Task description: Render every line of the material below as a Markdown table with the columns "Row" and "Line text," numbering the rows in order and omitting blank lines. Leave the pictures out of the table.

== Segment start ==

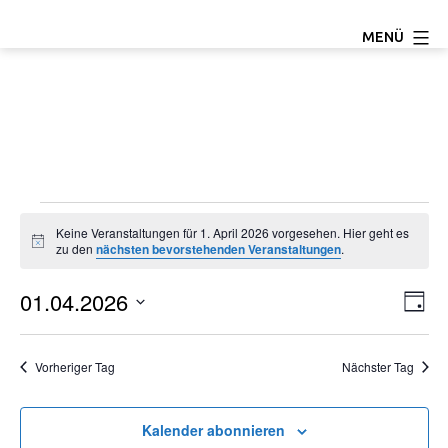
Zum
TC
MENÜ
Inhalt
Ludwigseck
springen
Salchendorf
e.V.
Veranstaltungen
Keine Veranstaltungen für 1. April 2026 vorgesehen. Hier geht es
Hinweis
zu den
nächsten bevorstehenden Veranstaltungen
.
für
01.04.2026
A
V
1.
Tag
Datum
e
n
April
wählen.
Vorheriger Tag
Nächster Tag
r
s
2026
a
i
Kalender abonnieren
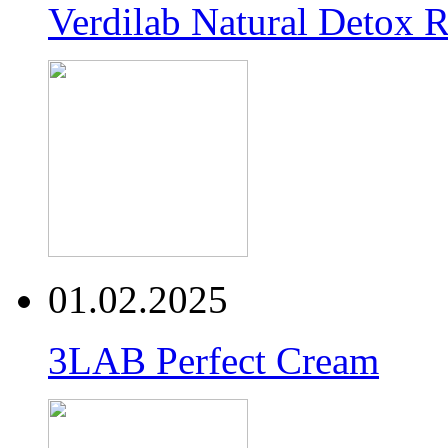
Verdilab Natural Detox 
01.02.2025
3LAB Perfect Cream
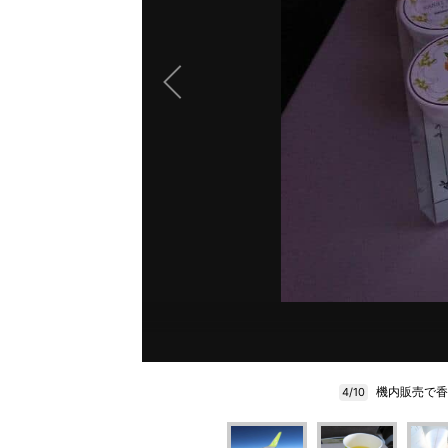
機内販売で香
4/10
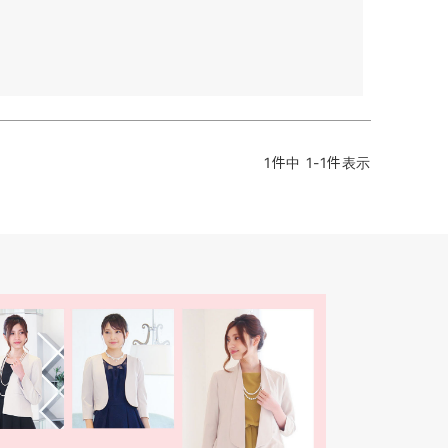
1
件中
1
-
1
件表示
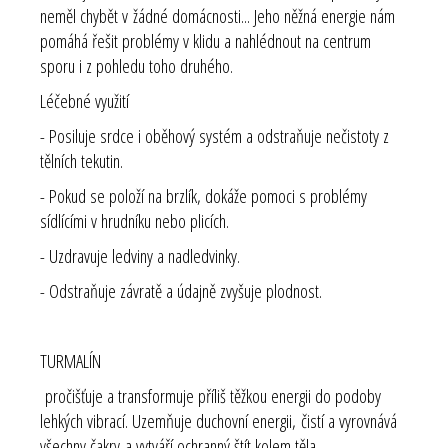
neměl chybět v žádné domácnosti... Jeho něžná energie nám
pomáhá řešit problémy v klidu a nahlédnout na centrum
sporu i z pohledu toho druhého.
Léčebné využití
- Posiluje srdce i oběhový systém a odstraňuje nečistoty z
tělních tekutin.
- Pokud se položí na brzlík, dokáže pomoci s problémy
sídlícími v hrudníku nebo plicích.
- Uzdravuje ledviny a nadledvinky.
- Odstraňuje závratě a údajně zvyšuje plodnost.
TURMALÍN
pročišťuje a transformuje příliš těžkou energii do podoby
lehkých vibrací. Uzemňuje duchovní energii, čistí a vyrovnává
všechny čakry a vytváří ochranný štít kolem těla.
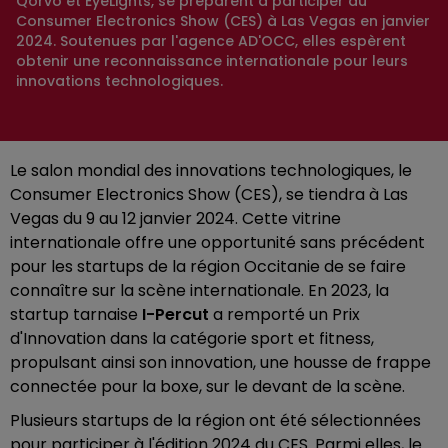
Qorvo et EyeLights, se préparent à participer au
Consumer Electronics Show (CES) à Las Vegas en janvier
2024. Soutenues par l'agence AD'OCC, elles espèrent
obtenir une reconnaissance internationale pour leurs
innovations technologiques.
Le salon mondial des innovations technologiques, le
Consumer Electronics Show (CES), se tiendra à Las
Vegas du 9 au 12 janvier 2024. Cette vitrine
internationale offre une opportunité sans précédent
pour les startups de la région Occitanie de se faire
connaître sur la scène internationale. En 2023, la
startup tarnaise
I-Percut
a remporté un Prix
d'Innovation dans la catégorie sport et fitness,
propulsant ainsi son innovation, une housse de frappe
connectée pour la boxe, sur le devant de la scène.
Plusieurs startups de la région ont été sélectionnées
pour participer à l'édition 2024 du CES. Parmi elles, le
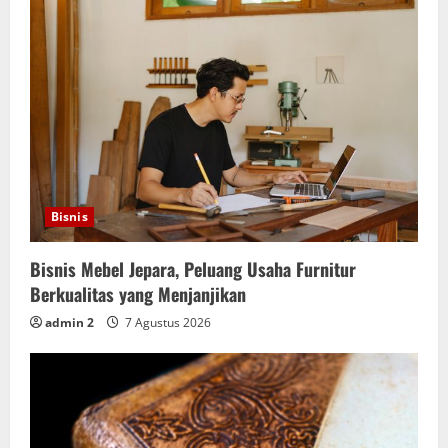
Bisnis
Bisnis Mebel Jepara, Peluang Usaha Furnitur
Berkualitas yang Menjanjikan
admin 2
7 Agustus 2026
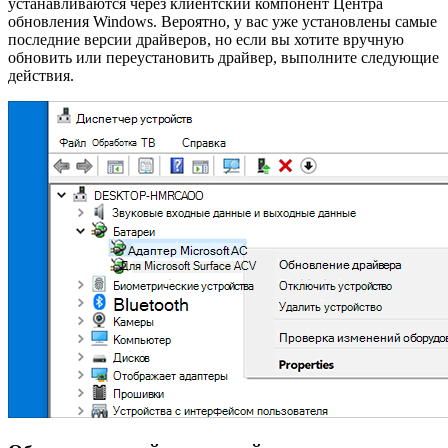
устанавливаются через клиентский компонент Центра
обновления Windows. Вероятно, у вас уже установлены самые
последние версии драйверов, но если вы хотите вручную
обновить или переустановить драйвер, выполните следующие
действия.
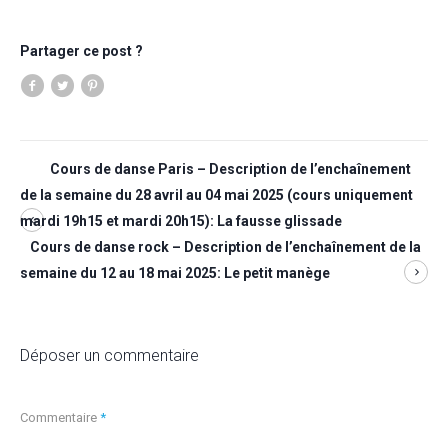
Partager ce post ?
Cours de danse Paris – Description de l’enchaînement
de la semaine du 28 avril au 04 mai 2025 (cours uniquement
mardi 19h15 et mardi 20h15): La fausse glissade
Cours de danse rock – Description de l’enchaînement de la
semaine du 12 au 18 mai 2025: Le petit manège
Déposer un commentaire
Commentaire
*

== Segment end ==

Written solution:
| Row | Line text |
|---|---|
| 1 | Zum |
| 2 | TC |
| 3 | MENÜ |
| 4 | Inhalt |
| 5 | Ludwigseck |
| 6 | springen |
| 7 | Salchendorf |
| 8 | e.V. |
| 9 | Veranstaltungen |
| 10 | Keine Veranstaltungen für 1. April 2026 vorgesehen. Hier geht es |
| 11 | Hinweis |
| 12 | zu den |
| 13 | nächsten bevorstehenden Veranstaltungen |
| 14 | . |
| 15 | für |
| 16 | 01.04.2026 |
| 17 | A |
| 18 | V |
| 19 | 1. |
| 20 | Tag |
| 21 | Datum |
| 22 | e |
| 23 | n |
| 24 | April |
| 25 | wählen. |
| 26 | Vorheriger Tag |
| 27 | Nächster Tag |
| 28 | r |
| 29 | s |
| 30 | 2026 |
| 31 | a |
| 32 | i |
| 33 | Kalender abonnieren |
| 34 | Verdilab Natural Detox  |
| 35 | 01.02.2025 |
| 36 | 3LAB Perfect Cream |
| 37 | 機内販売で香 |
| 38 | 4/10 |
| 39 | 1 |
| 40 | 件中 |
| 41 | 1 |
| 42 | - |
| 43 | 1 |
| 44 | 件表示 |
| 45 | neměl chybět v žádné domácnosti... Jeho něžná energie nám |
| 46 | pomáhá řešit problémy v klidu a nahlédnout na centrum |
| 47 | sporu i z pohledu toho druhého. |
| 48 | Léčebné využití |
| 49 | - Posiluje srdce i oběhový systém a odstraňuje nečistoty z |
| 50 | tělních tekutin. |
| 51 | - Pokud se položí na brzlík, dokáže pomoci s problémy |
| 52 | sídlícími v hrudníku nebo plicích. |
| 53 | - Uzdravuje ledviny a nadledvinky. |
| 54 | - Odstraňuje závratě a údajně zvyšuje plodnost. |
| 55 | TURMALÍN |
| 56 | pročišťuje a transformuje příliš těžkou energii do podoby |
| 57 | lehkých vibrací. Uzemňuje duchovní energii, čistí a vyrovnává |
| 58 | všechny čakry a vytváří ochranný štít kolem těla. |
| 59 | Qorvo et EyeLights, se préparent à participer au |
| 60 | Consumer Electronics Show (CES) à Las Vegas en janvier |
| 61 | 2024. Soutenues par l'agence AD'OCC, elles espèrent |
| 62 | obtenir une reconnaissance internationale pour leurs |
| 63 | innovations technologiques. |
| 64 | Le salon mondial des innovations technologiques, le |
| 65 | Consumer Electronics Show (CES), se tiendra à Las |
| 66 | Vegas du 9 au 12 janvier 2024. Cette vitrine |
| 67 | internationale offre une opportunité sans précédent |
| 68 | pour les startups de la région Occitanie de se faire |
| 69 | connaître sur la scène internationale. En 2023, la |
| 70 | startup tarnaise |
| 71 | I-Percut |
| 72 | a remporté un Prix |
| 73 | d'Innovation dans la catégorie sport et fitness, |
| 74 | propulsant ainsi son innovation, une housse de frappe |
| 75 | connectée pour la boxe, sur le devant de la scène. |
| 76 | Plusieurs startups de la région ont été sélectionnées |
| 77 | pour participer à l'édition 2024 du CES. Parmi elles, le |
| 78 | Bisnis |
| 79 | Bisnis Mebel Jepara, Peluang Usaha Furnitur |
| 80 | Berkualitas yang Menjanjikan |
| 81 | admin 2 |
| 82 | 7 Agustus 2026 |
| 83 | устанавливаются через клиентский компонент Центра |
| 84 | обновления Windows. Вероятно, у вас уже установлены самые |
| 85 | последние версии драйверов, но если вы хотите вручную |
| 86 | обновить или переустановить драйвер, выполните следующие |
| 87 | действия. |
| 88 | Partager ce post ? |
| 89 | Cours de danse Paris – Description de l’enchaînement |
| 90 | de la semaine du 28 avril au 04 mai 2025 (cours uniquement |
| 91 | mardi 19h15 et mardi 20h15): La fausse glissade |
| 92 | Cours de danse rock – Description de l’enchaînement de la |
| 93 | semaine du 12 au 18 mai 2025: Le petit manège |
| 94 | Déposer un commentaire |
| 95 | Commentaire |
| 96 | * |